### WHAT TO DO
1. In the dog booties thread, why do the booties come off the golden when she moves through powder?
2. From the dog booties thread, reproduce the passage from "# Dog Booties?" to "done that yet." word for word.

# Dog Booties?



## David L (Feb 13, 2004)

I've tried different brands, but haven't had success getting them to stay on my golden's feet. All have been good when they have stayed on her feet. They're fine on packed snow, but come off when she is slogging through powder. The velcro straps that tighten them around the tops of her feet are not strong enough to counter the snow resistance when she picks up her feet.

I thought of sewing on some kind of elastic straps that connect each bootie pair, front and back, over her body to try to hold them up and on, but haven't done that yet. 

I had heard of spraying Pam non-stick cooking stuff on her feet and so I tried that, but I didn't see much, if any, difference. It just delayed the inevitable.


----------



## Kendarflugen (Jan 31, 2006)

My Chessie has some Ruffwear booties that have lasted a while. She has the short ones and I usually tape them on with some athletic tape. The next set I get will be the taller ones. Cabelas.com sells some as does other stores with hunting dog supplies. She usually only wears them when the temps drop below about 20*F, or on desert sandstone hikes. If it's warmer and the only problem is snow balling up, I just use Musher's Secret. It's a wax that keeps snow/ice from building up between her toes.

### RECORDS SHOWN
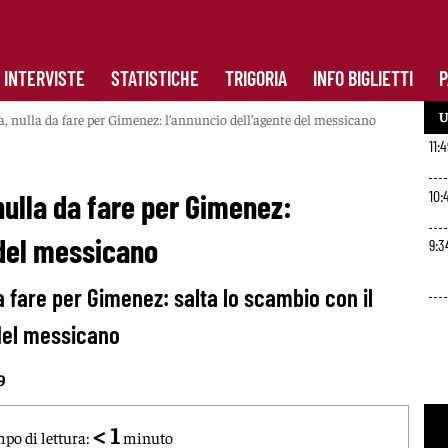
INTERVISTE
STATISTICHE
TRIGORIA
INFO BIGLIETTI
P
U
 nulla da fare per Gimenez: l’annuncio dell’agente del messicano
11:
10:
ulla da fare per Gimenez:
 del messicano
9:3
 fare per Gimenez: salta lo scambio con il
 del messicano
9
< 1
po di lettura:
minuto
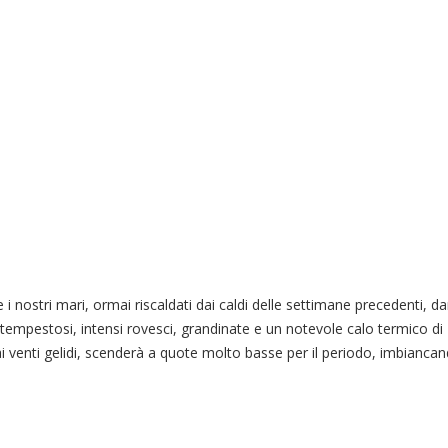
i nostri mari, ormai riscaldati dai caldi delle settimane precedenti, da
 tempestosi, intensi rovesci, grandinate e un notevole calo termico di
ai venti gelidi, scenderà a quote molto basse per il periodo, imbiancando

### ANSWERS PROVIDED
1. The velcro straps that tighten the booties around the tops of her feet are not strong enough to counter the snow's resistance when she lifts her feet. On packed snow they stay on.

2.
# Dog Booties?



## David L (Feb 13, 2004)

I've tried different brands, but haven't had success getting them to stay on my golden's feet. All have been good when they have stayed on her feet. They're fine on packed snow, but come off when she is slogging through powder. The velcro straps that tighten them around the tops of her feet are not strong enough to counter the snow resistance when she picks up her feet.

I thought of sewing on some kind of elastic straps that connect each bootie pair, front and back, over her body to try to hold them up and on, but haven't done that yet.